**About this task**
Turn the material into a Markdown table with the columns Row and Text, starting with the line that contains "Motivational Speakers" and going on through the line that contains "CA DE BESTIAR (321) (MAJORCA SHE". Number each row and leave out blank lines.

**Data for analysis**
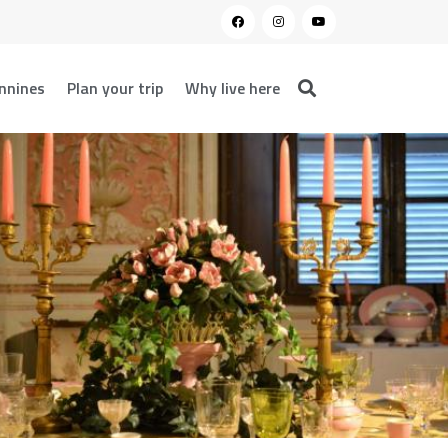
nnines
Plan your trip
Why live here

--

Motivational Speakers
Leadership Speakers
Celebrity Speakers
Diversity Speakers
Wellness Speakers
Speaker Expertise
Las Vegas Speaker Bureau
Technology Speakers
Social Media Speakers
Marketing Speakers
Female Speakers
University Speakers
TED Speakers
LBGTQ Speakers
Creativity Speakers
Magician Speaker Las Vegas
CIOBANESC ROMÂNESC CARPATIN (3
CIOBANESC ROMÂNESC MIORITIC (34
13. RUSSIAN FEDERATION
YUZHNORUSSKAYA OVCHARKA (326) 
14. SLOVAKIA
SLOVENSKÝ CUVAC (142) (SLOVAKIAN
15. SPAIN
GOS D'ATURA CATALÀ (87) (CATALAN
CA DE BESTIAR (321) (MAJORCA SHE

**Answer below**
| Row | Text |
|---|---|
| 1 | Motivational Speakers |
| 2 | Leadership Speakers |
| 3 | Celebrity Speakers |
| 4 | Diversity Speakers |
| 5 | Wellness Speakers |
| 6 | Speaker Expertise |
| 7 | Las Vegas Speaker Bureau |
| 8 | Technology Speakers |
| 9 | Social Media Speakers |
| 10 | Marketing Speakers |
| 11 | Female Speakers |
| 12 | University Speakers |
| 13 | TED Speakers |
| 14 | LBGTQ Speakers |
| 15 | Creativity Speakers |
| 16 | Magician Speaker Las Vegas |
| 17 | CIOBANESC ROMÂNESC CARPATIN (3 |
| 18 | CIOBANESC ROMÂNESC MIORITIC (34 |
| 19 | 13. RUSSIAN FEDERATION |
| 20 | YUZHNORUSSKAYA OVCHARKA (326)  |
| 21 | 14. SLOVAKIA |
| 22 | SLOVENSKÝ CUVAC (142) (SLOVAKIAN |
| 23 | 15. SPAIN |
| 24 | GOS D'ATURA CATALÀ (87) (CATALAN |
| 25 | CA DE BESTIAR (321) (MAJORCA SHE |